Terms of reference
In 2018 we arrive to the 50th edition of the International Liege Colloquium of Ocean Dynamics, a perfect reason to celebrate and review the advances made in studying the oceans during the last several decades. In particular, this edition will be dedicated to long-term studies in oceanography. Our knowledge about the ocean has changed dramatically over these past 50 years, as is the availability and quality of data and tools to study the ocean. The ocean plays a crucial role in the regulation of the Earth’s climate. As climate change poses an unprecedented threat to the Earth environment, studies that focus on the long-term variation of the ocean and its response to climate change have therefore become essential to understand and monitor the Earth climate.
Long-term ocean observing systems are essential to assess the state of the ocean. These data allow to study the evolution of the ocean environment, estimate the rate of recent changes, and determine the influence of climate patterns on the state of the ocean. With several decades of data accessible, at unprecedented temporal and spatial resolutions, remote sensing data have also become essential for the study of long-term changes in the ocean. Re-processing of several decades of Earth Observation data provide a tool for a unique understanding of the evolution of the ocean state.
Ocean reanalyses integrate observations and models to study the ocean and its evolution over recent decades, and provide the most complete estimate of the state of the ocean in space and time.

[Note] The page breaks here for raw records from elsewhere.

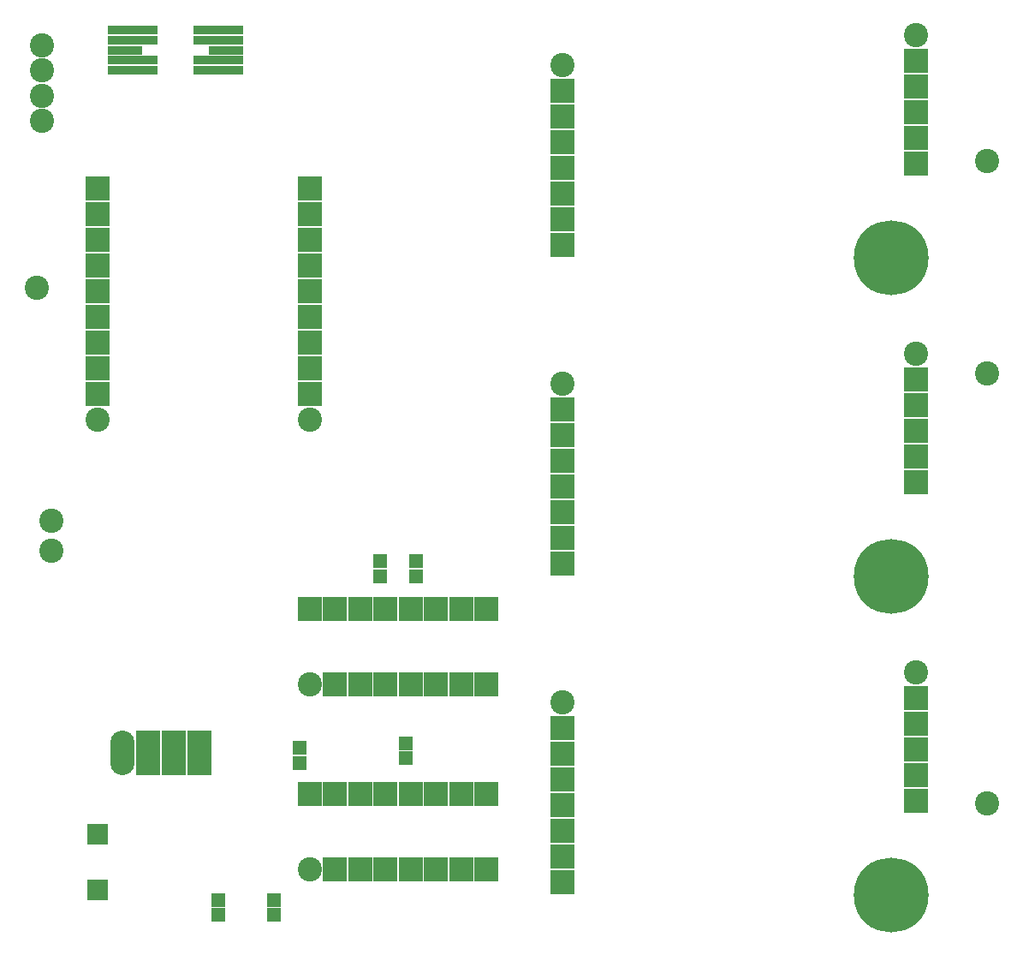
<source format=gbr>
G04 #@! TF.GenerationSoftware,KiCad,Pcbnew,(5.0.0)*
G04 #@! TF.CreationDate,2019-01-30T09:12:48+03:00*
G04 #@! TF.ProjectId,invertor,696E766572746F722E6B696361645F70,rev?*
G04 #@! TF.SameCoordinates,Original*
G04 #@! TF.FileFunction,Soldermask,Top*
G04 #@! TF.FilePolarity,Negative*
%FSLAX46Y46*%
G04 Gerber Fmt 4.6, Leading zero omitted, Abs format (unit mm)*
G04 Created by KiCad (PCBNEW (5.0.0)) date 01/30/19 09:12:48*
%MOMM*%
%LPD*%
G01*
G04 APERTURE LIST*
%ADD10R,2.400000X2.400000*%
%ADD11C,2.400000*%
%ADD12C,7.400000*%
%ADD13R,4.900000X0.900000*%
%ADD14R,3.400000X0.900000*%
%ADD15R,2.100000X2.100000*%
%ADD16R,2.400000X4.400000*%
%ADD17O,2.400000X4.400000*%
%ADD18R,1.400000X1.400000*%
G04 APERTURE END LIST*
D10*
G04 #@! TO.C,A2*
X-110000000Y460000D03*
X-110000000Y-4620000D03*
X-110000000Y-9700000D03*
X-110000000Y-7160000D03*
X-110000000Y-2080000D03*
D11*
X-110000000Y3000000D03*
D12*
X-112500000Y-19000000D03*
D10*
X-145000000Y-17780000D03*
X-145000000Y-15240000D03*
X-145000000Y-12700000D03*
X-145000000Y-10160000D03*
X-145000000Y-7620000D03*
X-145000000Y-5080000D03*
X-145000000Y-2540000D03*
D11*
X-145000000Y0D03*
G04 #@! TD*
D10*
G04 #@! TO.C,A3*
X-110000000Y-31040000D03*
X-110000000Y-36120000D03*
X-110000000Y-41200000D03*
X-110000000Y-38660000D03*
X-110000000Y-33580000D03*
D11*
X-110000000Y-28500000D03*
D12*
X-112500000Y-50500000D03*
D10*
X-145000000Y-49280000D03*
X-145000000Y-46740000D03*
X-145000000Y-44200000D03*
X-145000000Y-41660000D03*
X-145000000Y-39120000D03*
X-145000000Y-36580000D03*
X-145000000Y-34040000D03*
D11*
X-145000000Y-31500000D03*
G04 #@! TD*
D10*
G04 #@! TO.C,A4*
X-110000000Y-62540000D03*
X-110000000Y-67620000D03*
X-110000000Y-72700000D03*
X-110000000Y-70160000D03*
X-110000000Y-65080000D03*
D11*
X-110000000Y-60000000D03*
D12*
X-112500000Y-82000000D03*
D10*
X-145000000Y-80780000D03*
X-145000000Y-78240000D03*
X-145000000Y-75700000D03*
X-145000000Y-73160000D03*
X-145000000Y-70620000D03*
X-145000000Y-68080000D03*
X-145000000Y-65540000D03*
D11*
X-145000000Y-63000000D03*
G04 #@! TD*
G04 #@! TO.C,A1*
X-170000000Y-35000000D03*
X-191000000Y-35000000D03*
D10*
X-170000000Y-32460000D03*
X-170000000Y-29920000D03*
X-170000000Y-27380000D03*
X-170000000Y-24840000D03*
X-170000000Y-22300000D03*
X-170000000Y-19760000D03*
X-170000000Y-17220000D03*
X-170000000Y-14680000D03*
X-170000000Y-12140000D03*
X-191000000Y-29920000D03*
X-191000000Y-32460000D03*
X-191000000Y-22300000D03*
X-191000000Y-17220000D03*
X-191000000Y-19760000D03*
X-191000000Y-24840000D03*
X-191000000Y-12140000D03*
X-191000000Y-27380000D03*
X-191000000Y-14680000D03*
G04 #@! TD*
D11*
G04 #@! TO.C,DA1*
X-170000000Y-79500000D03*
D10*
X-167500000Y-79500000D03*
X-165000000Y-79500000D03*
X-162500000Y-79500000D03*
X-160000000Y-79500000D03*
X-157500000Y-79500000D03*
X-155000000Y-79500000D03*
X-152500000Y-79500000D03*
X-170000000Y-72000000D03*
X-167500000Y-72000000D03*
X-165000000Y-72000000D03*
X-162500000Y-72000000D03*
X-160000000Y-72000000D03*
X-157500000Y-72000000D03*
X-155000000Y-72000000D03*
X-152500000Y-72000000D03*
G04 #@! TD*
G04 #@! TO.C,DA2*
X-152480344Y-53711173D03*
X-154980344Y-53711173D03*
X-157480344Y-53711173D03*
X-159980344Y-53711173D03*
X-162480344Y-53711173D03*
X-164980344Y-53711173D03*
X-167480344Y-53711173D03*
X-169980344Y-53711173D03*
X-152480344Y-61211173D03*
X-154980344Y-61211173D03*
X-157480344Y-61211173D03*
X-159980344Y-61211173D03*
X-162480344Y-61211173D03*
X-164980344Y-61211173D03*
X-167480344Y-61211173D03*
D11*
X-169980344Y-61211173D03*
G04 #@! TD*
D13*
G04 #@! TO.C,DD1*
X-179000000Y-500000D03*
X-179000000Y500000D03*
D14*
X-178250000Y1500000D03*
D13*
X-179000000Y2500000D03*
X-179000000Y3500000D03*
X-187500000Y-500000D03*
X-187500000Y500000D03*
D14*
X-188250000Y1500000D03*
D13*
X-187500000Y2500000D03*
X-187500000Y3500000D03*
G04 #@! TD*
D15*
G04 #@! TO.C,FU1*
X-191000000Y-76000000D03*
X-191000000Y-81500000D03*
G04 #@! TD*
D16*
G04 #@! TO.C,G1*
X-180920000Y-68000000D03*
X-183460000Y-68000000D03*
X-186000000Y-68000000D03*
D17*
X-188540000Y-68000000D03*
G04 #@! TD*
D11*
G04 #@! TO.C,X1*
X-195500000Y-48000000D03*
G04 #@! TD*
G04 #@! TO.C,X2*
X-195500000Y-45000000D03*
G04 #@! TD*
G04 #@! TO.C,X3*
X-103000000Y-9500000D03*
G04 #@! TD*
G04 #@! TO.C,X4*
X-103000000Y-30500000D03*
G04 #@! TD*
G04 #@! TO.C,X5*
X-103000000Y-73000000D03*
G04 #@! TD*
G04 #@! TO.C,X6*
X-196500000Y2000000D03*
G04 #@! TD*
G04 #@! TO.C,X7*
X-196500000Y-500000D03*
G04 #@! TD*
G04 #@! TO.C,X8*
X-196500000Y-3000000D03*
G04 #@! TD*
G04 #@! TO.C,X10*
X-197000000Y-22000000D03*
G04 #@! TD*
G04 #@! TO.C,X9*
X-196500000Y-5500000D03*
G04 #@! TD*
D18*
G04 #@! TO.C,HL1*
X-171000000Y-69000000D03*
X-171000000Y-67500000D03*
G04 #@! TD*
G04 #@! TO.C,HL2*
X-160500000Y-67000000D03*
X-160500000Y-68500000D03*
G04 #@! TD*
G04 #@! TO.C,HL3*
X-179000000Y-84000000D03*
X-179000000Y-82500000D03*
G04 #@! TD*
G04 #@! TO.C,HL4*
X-173500000Y-82500000D03*
X-173500000Y-84000000D03*
G04 #@! TD*
G04 #@! TO.C,HL5*
X-159500000Y-50500000D03*
X-159500000Y-49000000D03*
G04 #@! TD*
G04 #@! TO.C,HL6*
X-163000000Y-49000000D03*
X-163000000Y-50500000D03*
G04 #@! TD*
M02*

</source>
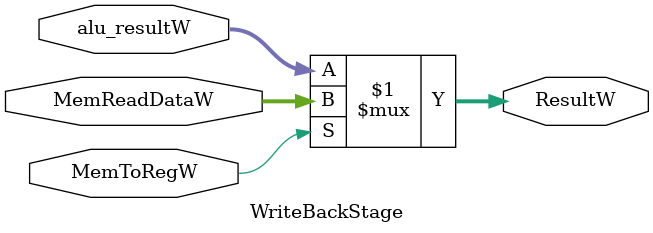
<source format=v>
module WriteBackStage(
    input               MemToRegW,
    input       [15:0]  MemReadDataW, alu_resultW,
    output      [15:0]  ResultW
);

assign ResultW = MemToRegW ? MemReadDataW : alu_resultW;

endmodule

</source>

Ocean reanalyses are used as initial conditions for operational estimations of the ocean state, for short-term predictions aiming at studying specific processes, for seasonal and decadal predictions, and for climate-related activities.
Efforts to maintain these long-term initiatives and to make the data easily and openly available to the scientific community have permitted to advance our understanding of the evolution of the ocean over the last decades. These efforts should continue to ensure science-based decisions on the management of our oceans.
We welcome abstracts in the study of the ocean using long-term datasets, based on in situ data, remote sensing data, model simulations and reanalyses. Works that evidence the importance of maintaining in time the in situ and remote sensing datasets, and review studies that provide a perspective of the advancement of science during the last decades using these long-term datasets are also welcome.
- Ocean dynamics & climate change
Studies addressing the impact of climate change on ocean dynamics, and the influence of the ocean on climate.
- Oceanic climate records (datasets, methods and comparisons)
Generic studies about model-based and observation-based datasets (reanalyses, reconstructions), their validation and intercomparisons, and studies about specific methods for multidecadal reanalyses and reconstructions (assimilation, bias corrections and drift corrections). Reprocessing and intercallibration of multi-mission datasets.
- Coastal and regional processes
Studies focusing on long-term variability and local trends of specific regions, including downscaling of large scale climatic processes.
- Trends in polar regions
Abstracts on the trends of ocean and sea ice dynamics of polar regions, influence of climate on their variability and the impact of these regions on the global climate system.
- Biogeochemical processes
Studies about oceanic long-term ecosystem changes induced by climate variability.
- Long-term trends in oceanography (open session)
An open session for all studies on the multidecadal study of the ocean. Abstracts that do not fit in other session can be submitted here.